Notes and Queries, a weekly periodical for literary criticism and information; started by W. J. Thoms, in 1849.

Nottingham (The countess of), a quondam sweetheart of the earl of Essex, and his worst enemy when she heard that he had married the countess of Rutland. The queen sent her to the Tower to ask Essex if he had no petition to make, and the earl requested her to take back a ring, which the queen had given him as a pledge of mercy in time of need. As the countess out of jealousy forbore to deliver it, the earl was executed.—H. Jones: The Earl of Essex (1745).

Nottingham Lambs (The), the Nottingham roughs.

Nottingham Poet (The), Philip James Bailey, the author of Festus, etc. (1816– ).

Notus, the south wind; Afer is the south-west wind.

Notus and Afer, black with thundrous clouds.
   —Milton: Paradise Lost, x. 702 (1665).

Noukhail, the angel of day and night.

The day and night are trusted to my care. I hold the day in my right hand, and the night in my left; and I maintain the just equilibrium between them, for if either were to overbalance the other, the universe would either be consumed by the heat of the sun, or would perish with the cold of darkness.—Comte de Caylus: Oriental Tales (“History of Abdal Motallab,” 1743).

Nouman (Sidi), an Arab who married Aminê, a very beautiful woman, who ate her rice with a bodkin.
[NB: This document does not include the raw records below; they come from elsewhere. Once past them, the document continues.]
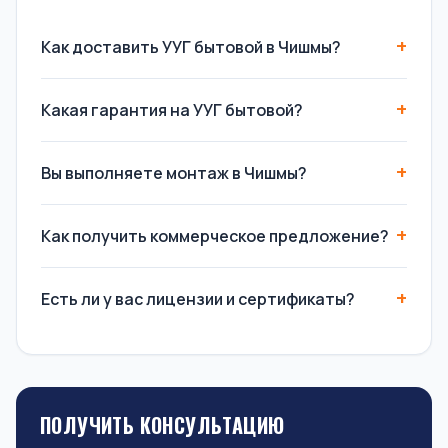
Как доставить УУГ бытовой в Чишмы?
Какая гарантия на УУГ бытовой?
Вы выполняете монтаж в Чишмы?
Как получить коммерческое предложение?
Есть ли у вас лицензии и сертификаты?
ПОЛУЧИТЬ КОНСУЛЬТАЦИЮ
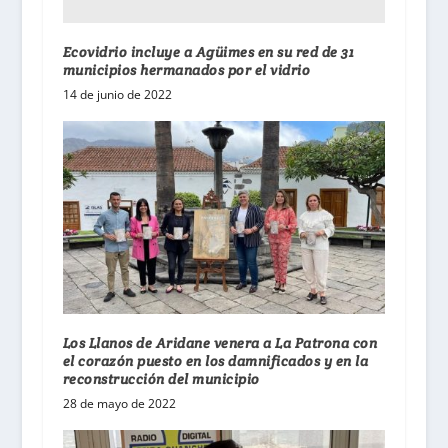
Ecovidrio incluye a Agüimes en su red de 31
municipios hermanados por el vidrio
14 de junio de 2022
Los Llanos de Aridane venera a La Patrona con
el corazón puesto en los damnificados y en la
reconstrucción del municipio
28 de mayo de 2022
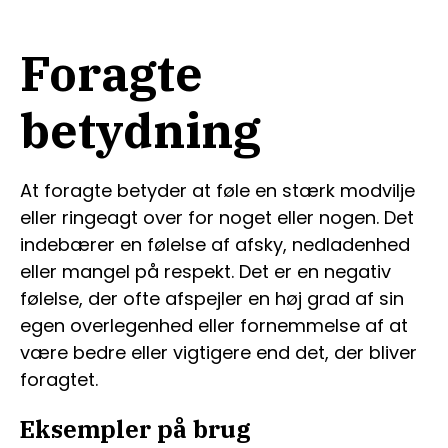
Foragte
betydning
At foragte betyder at føle en stærk modvilje
eller ringeagt over for noget eller nogen. Det
indebærer en følelse af afsky, nedladenhed
eller mangel på respekt. Det er en negativ
følelse, der ofte afspejler en høj grad af sin
egen overlegenhed eller fornemmelse af at
være bedre eller vigtigere end det, der bliver
foragtet.
Eksempler på brug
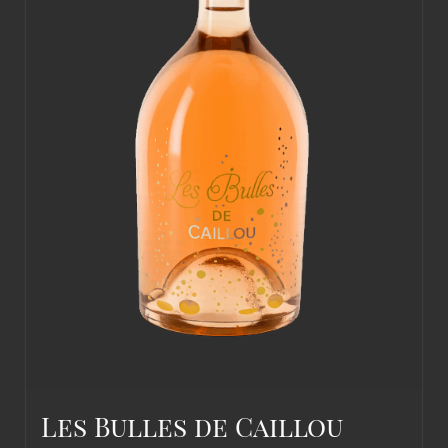
du
produit
Les Bulles de Caillou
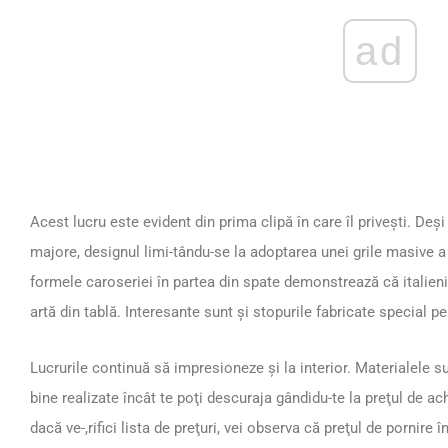
ad
Acest lucru este evident din prima clipă în care îl priveşti. Deşi
majore, designul limi-tându-se la adoptarea unei grile masive a 
formele caroseriei în partea din spate demonstrează că italieni
artă din tablă. Interesante sunt și stopurile fabricate special 
Lucrurile continuă să impresioneze şi la interior. Materialele sun
bine realizate încât te poţi descuraja gândidu-te la preţul de ach
dacă ve-,rifici lista de preţuri, vei observa că preţul de pornir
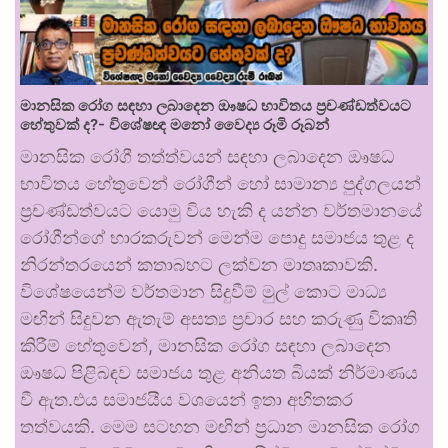
මානසික රෝග සඳහා ලබාදෙන ඖෂධ භාවිතය ප්‍රචණ්ඩත්වයට
හේතුවක් ද?- විශේෂඥ මනෝ වෛද්‍ය රූමි රූබන්
මානසික රෝගී තත්ත්වයන් සඳහා ලබාදෙන ඖෂධ
භාවිතය හේතුවෙන් රෝගීන් හෝ සාමාන්‍ය පුද්ගලයන්
ප්‍රචණ්ඩත්වයට යොමු විය හැකි ද යන්න වර්තමානයේ
රෝගීන්ගේ භාරකරුවන් මෙන්ම පොදු සමාජය තුළ ද
නිරන්තරයෙන් කතාබහට ලක්වන මාතෘකාවකි.
විශේෂයෙන්ම වර්තමාන සිදුවීම් මුල් කොට මාධ්‍ය
මඟින් සිදුවන ඇතැම් අසත්‍ය ප්‍රචාර සහ කරුණු විකෘති
කිරීම් හේතුවෙන්, මානසික රෝග සඳහා ලබාදෙන
ඖෂධ පිළිබඳව සමාජය තුළ අනියත බියක් නිර්මාණය
වී ඇත.එය සමාජයීය වශයෙන් ඉතා අහිතකර
තත්වයකි. මෙම සටහන මඟින් ප්‍රධාන මානසික රෝග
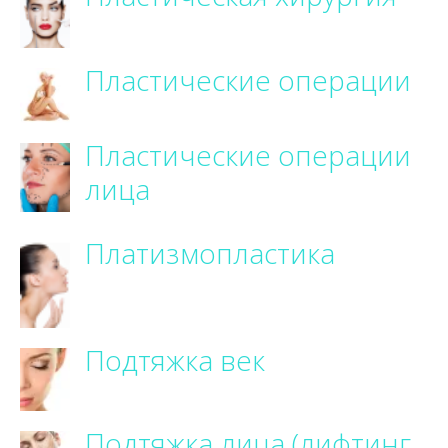
Пластические операции
Пластические операции
лица
Платизмопластика
Подтяжка век
Подтяжка лица (лифтинг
Sidi, wishing to know how his wife could support life and health without more food than she partook of in his presence, watched her narrowly, and discovered that she was a ghoul, who went by stealth every night and feasted on the fresh-buried dead. When Sidi made this discovery, Aminê changed him into a dog. After he was restored to his normal shape, he changed Aminê into a mare, which every day he rode almost to death.—Arabian Nights (“History of Sidi Nouman”).

Your majesty knows that ghouls of either sex are demons which wander about the fields. They commonly inhabit ruinous buildings, whence they issue suddenly on unwary travellers, whom they kill and devour. If they fail to meet with travellers, they go by night into burying-grounds, and dig up dead bodies, on which they feed.—History of Sidi Nouman.